WHAT NEEDS TO BE DONE:
Rewrite the lines below as a numbered list, skipping any blank lines and leaving out the pictures.

DATA FOR REVIEW:
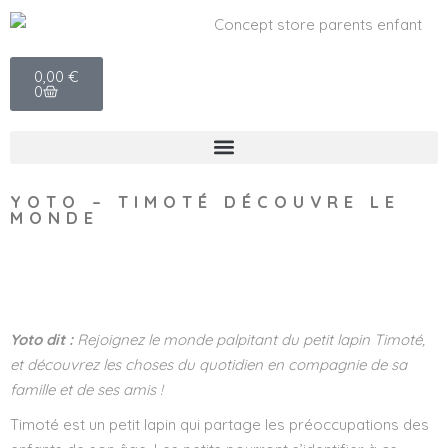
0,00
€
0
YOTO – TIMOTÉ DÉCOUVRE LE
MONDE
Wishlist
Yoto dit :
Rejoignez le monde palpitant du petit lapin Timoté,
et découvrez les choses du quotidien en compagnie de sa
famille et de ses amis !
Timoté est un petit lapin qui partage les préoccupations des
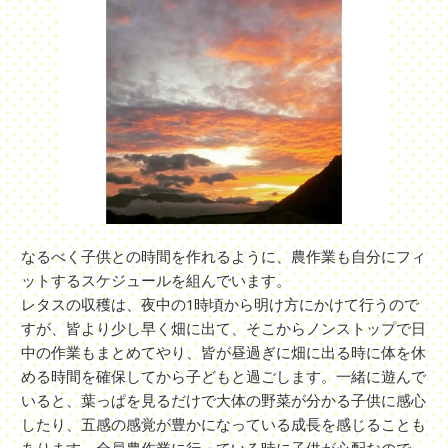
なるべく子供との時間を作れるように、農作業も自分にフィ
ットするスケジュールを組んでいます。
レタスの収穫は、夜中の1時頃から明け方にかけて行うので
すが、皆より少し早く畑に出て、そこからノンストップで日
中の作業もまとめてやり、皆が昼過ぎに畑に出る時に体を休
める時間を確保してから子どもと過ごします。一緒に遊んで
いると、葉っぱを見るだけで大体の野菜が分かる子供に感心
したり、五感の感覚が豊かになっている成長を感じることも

OUTPUT:
1. 0,00
2. €
3. 0
4. YOTO – TIMOTÉ DÉCOUVRE LE
5. MONDE
6. Wishlist
7. Yoto dit :
8. Rejoignez le monde palpitant du petit lapin Timoté,
9. et découvrez les choses du quotidien en compagnie de sa
10. famille et de ses amis !
11. Timoté est un petit lapin qui partage les préoccupations des
12. なるべく子供との時間を作れるように、農作業も自分にフィ
13. ットするスケジュールを組んでいます。
14. レタスの収穫は、夜中の1時頃から明け方にかけて行うので
15. すが、皆より少し早く畑に出て、そこからノンストップで日
16. 中の作業もまとめてやり、皆が昼過ぎに畑に出る時に体を休
17. める時間を確保してから子どもと過ごします。一緒に遊んで
18. いると、葉っぱを見るだけで大体の野菜が分かる子供に感心
19. したり、五感の感覚が豊かになっている成長を感じることも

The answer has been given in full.